Postinfection addition of PI prevents HIV replication. (Right panels) PI (100 nM) was added 17 h following infection of costimulated cells with the reporter virus NL-r-HSAS. (Left panels) Cells that received no drug. At the indicated time points, cells were collected and stained for the virus-encoded HSA surface marker. Percentages of HSA⁺ cells are indicated at the M1 gate in the corresponding histograms. Results with mock-infected cells are shown in the top panel.

FIG. 4

(A) HIV-1 reverse transcription of cells infected with NL-r-HSAS following addition of exogenous nucleosides. Unstimulated and costimulated cells were infected with 3 μg of p24 of NL-r-HSAS per 10⁶ cells in the presence or absence of 10 μM of deoxynucleosides (nuc) per ml.
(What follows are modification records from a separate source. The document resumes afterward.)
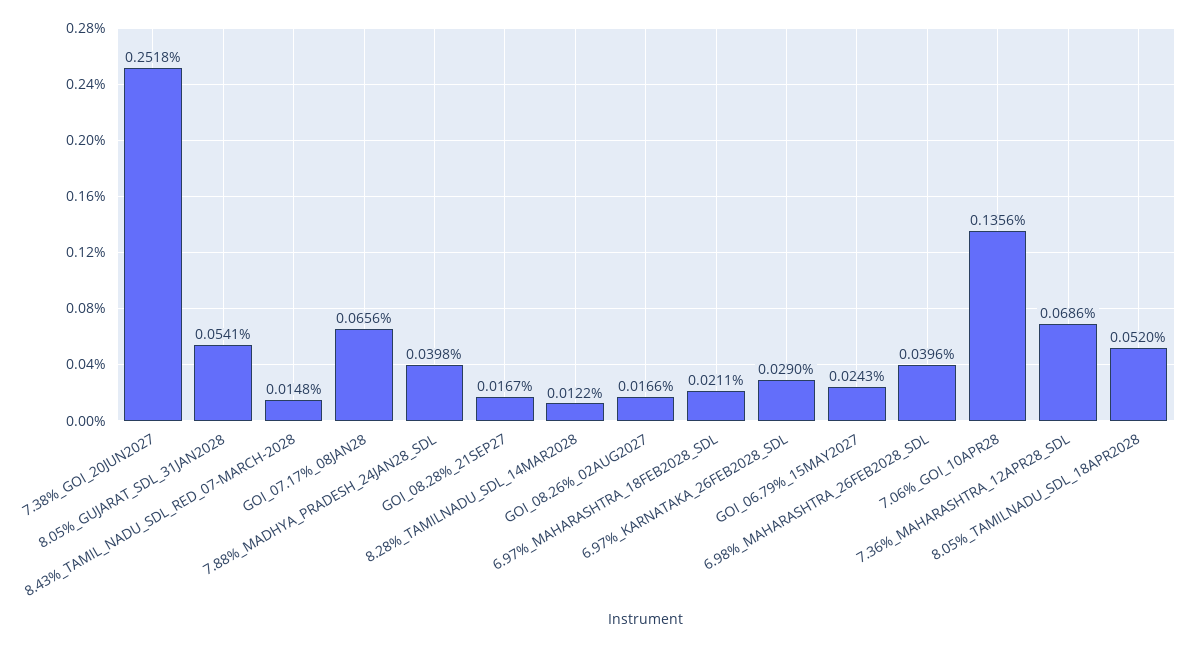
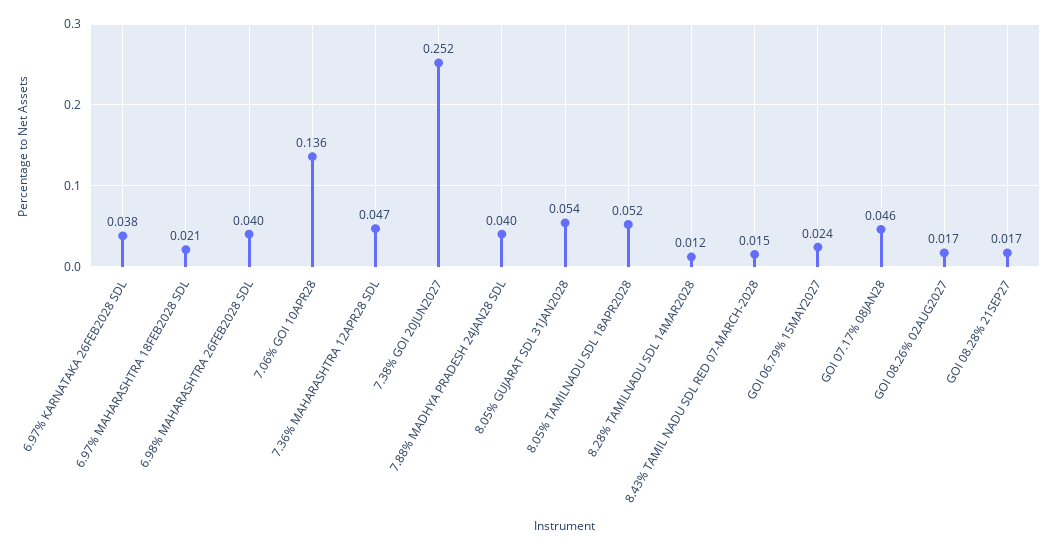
  {
    "7.38%_GOI_20JUN2027": 0.2518,
    "8.05%_GUJARAT_SDL_31JAN2028": 0.0541,
    "8.43%_TAMIL_NADU_SDL_RED_07-MARCH-2028": 0.0148,
-   "GOI_07.17%_08JAN28": 0.0656,
+   "GOI_07.17%_08JAN28": 0.046,
    "7.88%_MADHYA_PRADESH_24JAN28_SDL": 0.0398,
    "GOI_08.28%_21SEP27": 0.0167,
    "8.28%_TAMILNADU_SDL_14MAR2028": 0.0122,
    "GOI_08.26%_02AUG2027": 0.0166,
    "6.97%_MAHARASHTRA_18FEB2028_SDL": 0.0211,
-   "6.97%_KARNATAKA_26FEB2028_SDL": 0.029,
+   "6.97%_KARNATAKA_26FEB2028_SDL": 0.038,
    "GOI_06.79%_15MAY2027": 0.0243,
    "6.98%_MAHARASHTRA_26FEB2028_SDL": 0.0396,
    "7.06%_GOI_10APR28": 0.1356,
-   "7.36%_MAHARASHTRA_12APR28_SDL": 0.0686,
+   "7.36%_MAHARASHTRA_12APR28_SDL": 0.047,
    "8.05%_TAMILNADU_SDL_18APR2028": 0.052
  }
Seventeen hours later DNA was harvested and subjected to quantitative PCR with the primer pairs for the R-U5 and LTR-gag regions in the viral DNA and with a primer for the β-globin gene of the genomic DNA. Percentages of initiated reverse transcripts that completed the reverse transcription process (% of full RT) as well as percentages of cells in the population that harbor complete reverse transcription as determined by assessing levels of LTR and gag per β-globin signal (% of infection) are indicated for each of the conditions. US, unstimulated; CD3+CD28, costimulated. Quantitative standards (Stds.) are shown on the right for each primer pair and for the β-globin primer. (B) Effect of nucleoside addition on viral rescue. The quiescent or nucleoside-treated quiescent cells shown in panel A were costimulated 17 h postinfection in the presence of 100 nM PI. At the indicated time points cells were collected and stained for the virus-encoded HSA surface marker. Percentages of HSA⁺ cells are indicated in each of the corresponding histograms. The results are representative of three separate experiments.